9. Map Is Not the Territory

What you read, listen or watch is far different from the reality.


This means the information you are consuming is just perceptions and limited perspective and there is a high chance that many other variables are either missed deliberately or inadvertently.


“Once you see the world from a producer perspective, your perceptions sharpen like a fine-tuned radio frequency, from static to clear stereo sound. Suddenly, opportunities have clarity, ideas surface, and scams are exposed.” - MJ Demarco


“Everything we hear is an opinion, not a fact. Everything we see is a perspective, not the truth.” - Marcus Aurelius



Map is not the territory
Image by Author - Map is not the territory

10. Occam’s Razor

The rule is based on William of Occam which says any simple explanation should be preferred over a complex explanation about anything.

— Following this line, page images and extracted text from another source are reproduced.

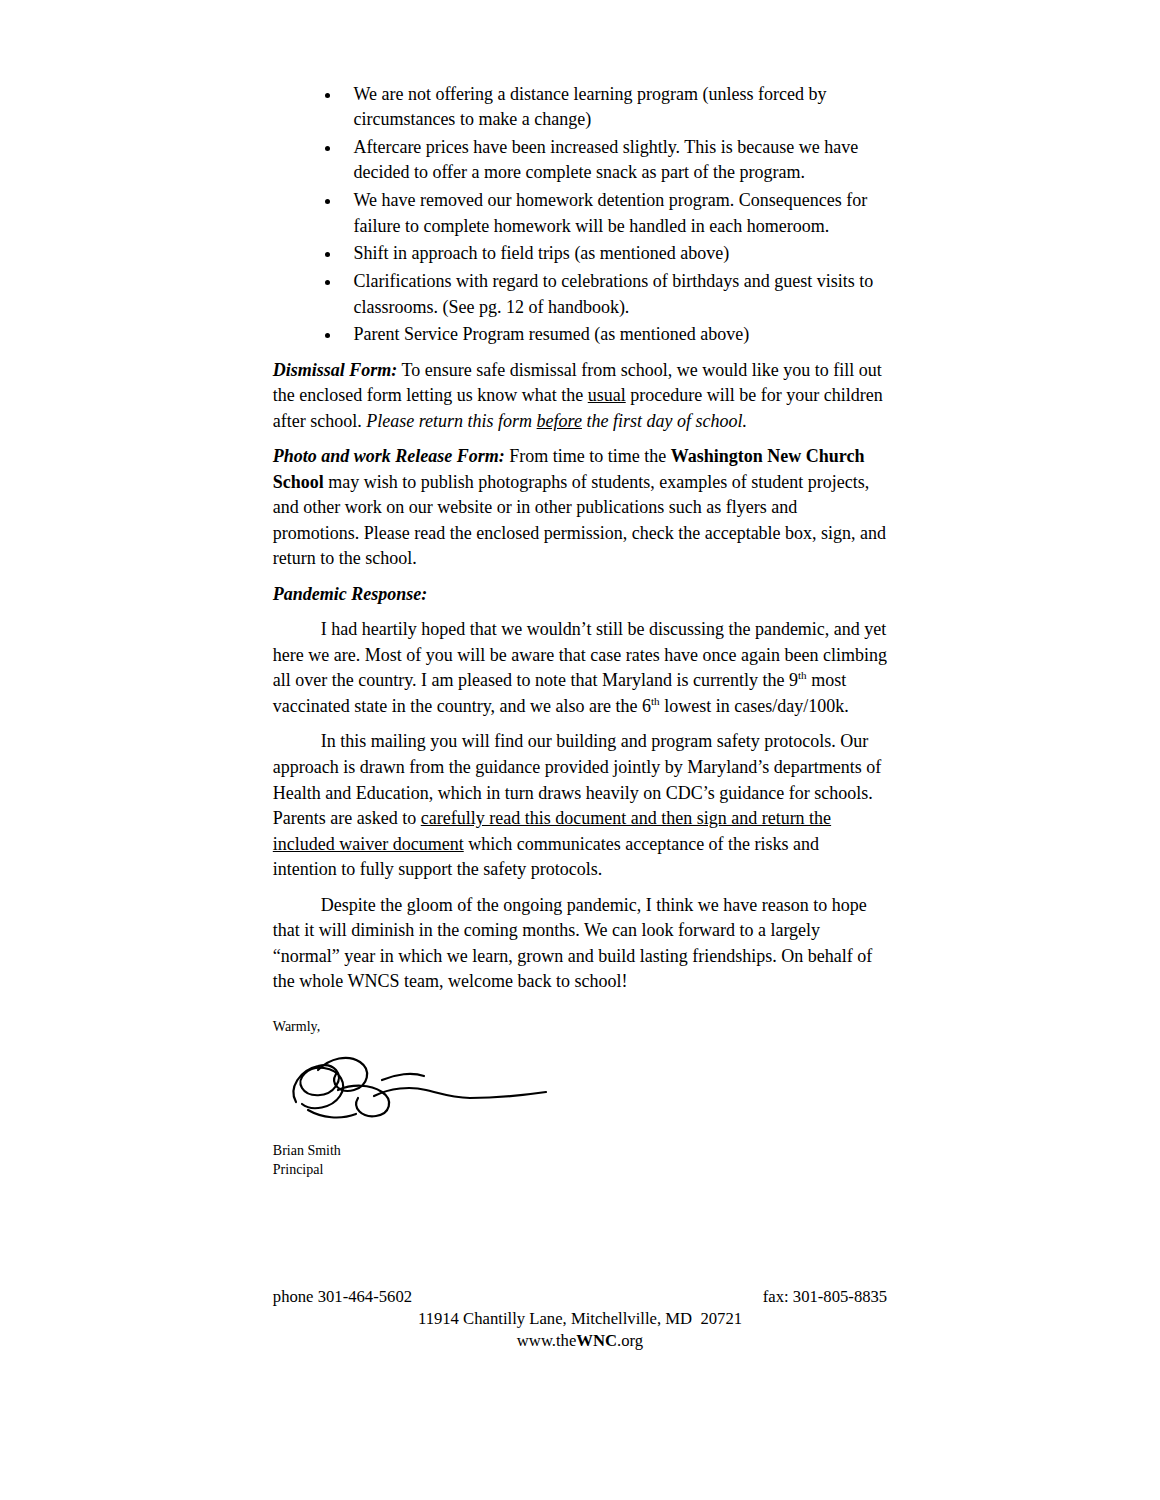We are not offering a distance learning program (unless forced by circumstances to make a change)
Aftercare prices have been increased slightly. This is because we have decided to offer a more complete snack as part of the program.
We have removed our homework detention program. Consequences for failure to complete homework will be handled in each homeroom.
Shift in approach to field trips (as mentioned above)
Clarifications with regard to celebrations of birthdays and guest visits to class­rooms. (See pg. 12 of handbook).
Parent Service Program resumed (as mentioned above)
Dismissal Form: To ensure safe dismissal from school, we would like you to fill out the enclosed form letting us know what the usual procedure will be for your children after school. Please return this form before the first day of school.
Photo and work Release Form: From time to time the Washington New Church School may wish to publish photographs of students, examples of student projects, and other work on our website or in other publications such as flyers and promotions. Please read the enclosed permission, check the acceptable box, sign, and return to the school.
Pandemic Response:
I had heartily hoped that we wouldn’t still be discussing the pandemic, and yet here we are. Most of you will be aware that case rates have once again been climbing all over the country. I am pleased to note that Maryland is currently the 9th most vaccinated state in the country, and we also are the 6th lowest in cases/day/100k.
In this mailing you will find our building and program safety protocols. Our ap­proach is drawn from the guidance provided jointly by Maryland’s departments of Health and Education, which in turn draws heavily on CDC’s guidance for schools. Parents are asked to carefully read this document and then sign and return the included waiver docu­ment which communicates acceptance of the risks and intention to fully support the safety protocols.
Despite the gloom of the ongoing pandemic, I think we have reason to hope that it will diminish in the coming months. We can look forward to a largely “normal” year in which we learn, grown and build lasting friendships. On behalf of the whole WNCS team, welcome back to school!
Warmly,
Brian Smith
Principal
phone 301-464-5602 fax: 301-805-8835
11914 Chantilly Lane, Mitchellville, MD 20721 www.theWNC.org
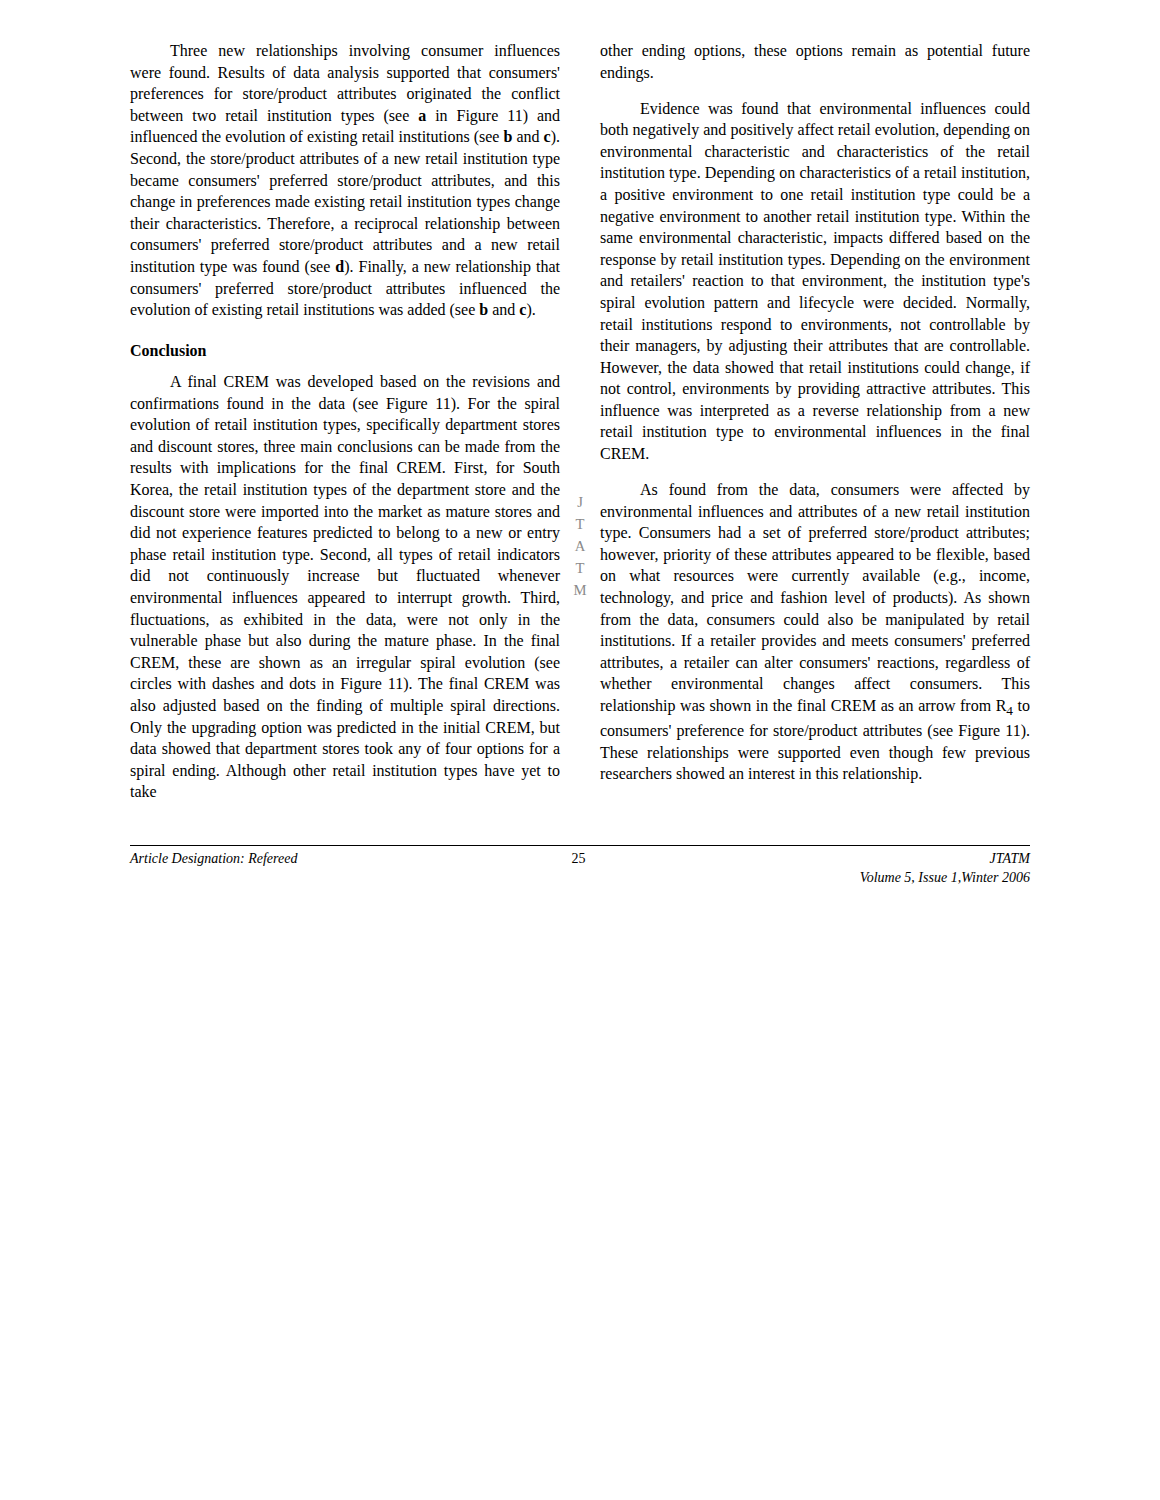J T A T M
Three new relationships involving consumer influences were found. Results of data analysis supported that consumers' preferences for store/product attributes originated the conflict between two retail institution types (see a in Figure 11) and influenced the evolution of existing retail institutions (see b and c). Second, the store/product attributes of a new retail institution type became consumers' preferred store/product attributes, and this change in preferences made existing retail institution types change their characteristics. Therefore, a reciprocal relationship between consumers' preferred store/product attributes and a new retail institution type was found (see d). Finally, a new relationship that consumers' preferred store/product attributes influenced the evolution of existing retail institutions was added (see b and c).
Conclusion
A final CREM was developed based on the revisions and confirmations found in the data (see Figure 11). For the spiral evolution of retail institution types, specifically department stores and discount stores, three main conclusions can be made from the results with implications for the final CREM. First, for South Korea, the retail institution types of the department store and the discount store were imported into the market as mature stores and did not experience features predicted to belong to a new or entry phase retail institution type. Second, all types of retail indicators did not continuously increase but fluctuated whenever environmental influences appeared to interrupt growth. Third, fluctuations, as exhibited in the data, were not only in the vulnerable phase but also during the mature phase. In the final CREM, these are shown as an irregular spiral evolution (see circles with dashes and dots in Figure 11). The final CREM was also adjusted based on the finding of multiple spiral directions. Only the upgrading option was predicted in the initial CREM, but data showed that department stores took any of four options for a spiral ending. Although other retail institution types have yet to take
other ending options, these options remain as potential future endings.
Evidence was found that environmental influences could both negatively and positively affect retail evolution, depending on environmental characteristic and characteristics of the retail institution type. Depending on characteristics of a retail institution, a positive environment to one retail institution type could be a negative environment to another retail institution type. Within the same environmental characteristic, impacts differed based on the response by retail institution types. Depending on the environment and retailers' reaction to that environment, the institution type's spiral evolution pattern and lifecycle were decided. Normally, retail institutions respond to environments, not controllable by their managers, by adjusting their attributes that are controllable. However, the data showed that retail institutions could change, if not control, environments by providing attractive attributes. This influence was interpreted as a reverse relationship from a new retail institution type to environmental influences in the final CREM.
As found from the data, consumers were affected by environmental influences and attributes of a new retail institution type. Consumers had a set of preferred store/product attributes; however, priority of these attributes appeared to be flexible, based on what resources were currently available (e.g., income, technology, and price and fashion level of products). As shown from the data, consumers could also be manipulated by retail institutions. If a retailer provides and meets consumers' preferred attributes, a retailer can alter consumers' reactions, regardless of whether environmental changes affect consumers. This relationship was shown in the final CREM as an arrow from R4 to consumers' preference for store/product attributes (see Figure 11). These relationships were supported even though few previous researchers showed an interest in this relationship.
Article Designation: Refereed
25
JTATM
Volume 5, Issue 1,Winter 2006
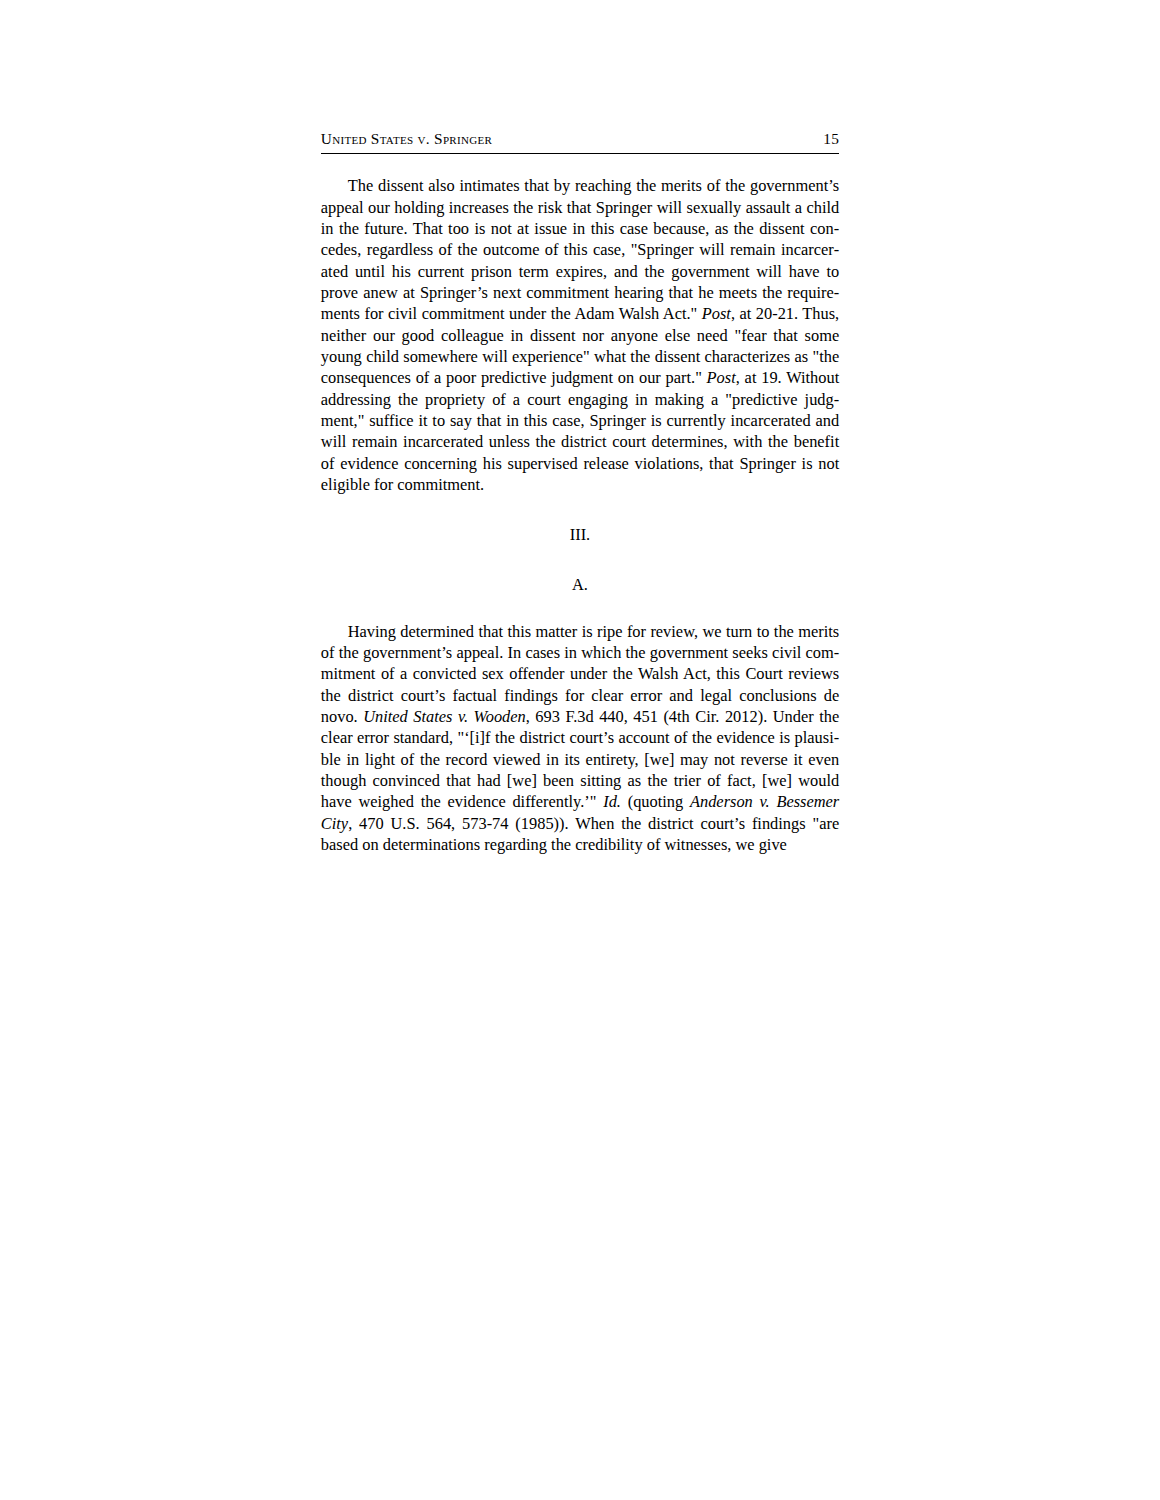United States v. Springer 15
The dissent also intimates that by reaching the merits of the government’s appeal our holding increases the risk that Springer will sexually assault a child in the future. That too is not at issue in this case because, as the dissent concedes, regardless of the outcome of this case, "Springer will remain incarcerated until his current prison term expires, and the government will have to prove anew at Springer’s next commitment hearing that he meets the requirements for civil commitment under the Adam Walsh Act." Post, at 20-21. Thus, neither our good colleague in dissent nor anyone else need "fear that some young child somewhere will experience" what the dissent characterizes as "the consequences of a poor predictive judgment on our part." Post, at 19. Without addressing the propriety of a court engaging in making a "predictive judgment," suffice it to say that in this case, Springer is currently incarcerated and will remain incarcerated unless the district court determines, with the benefit of evidence concerning his supervised release violations, that Springer is not eligible for commitment.
III.
A.
Having determined that this matter is ripe for review, we turn to the merits of the government’s appeal. In cases in which the government seeks civil commitment of a convicted sex offender under the Walsh Act, this Court reviews the district court’s factual findings for clear error and legal conclusions de novo. United States v. Wooden, 693 F.3d 440, 451 (4th Cir. 2012). Under the clear error standard, "‘[i]f the district court’s account of the evidence is plausible in light of the record viewed in its entirety, [we] may not reverse it even though convinced that had [we] been sitting as the trier of fact, [we] would have weighed the evidence differently.’" Id. (quoting Anderson v. Bessemer City, 470 U.S. 564, 573-74 (1985)). When the district court’s findings "are based on determinations regarding the credibility of witnesses, we give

If someone complicates things it means they don’t understand completely.


Another justification is complex things break easily over simple things.


“Seeing the small is called clarity.” - Lao Tzu


“Simplicity is the keynote of all true elegance.” - Coco Chanel


“It is the mark of a charlatan to explain a simple concept in a complex way.” - Naval Ravikant


Occam’s Razor
Image by Author - Occam’s Razor

Being shown a new mental model isn’t enough.


To get real value out of them, you need to understand them deeply and apply in real life context.


And, if you see or hear an abstraction which comes up again and again, and you don’t understand it well, there must be a reason it's a hidden mental model waiting to be unlocked.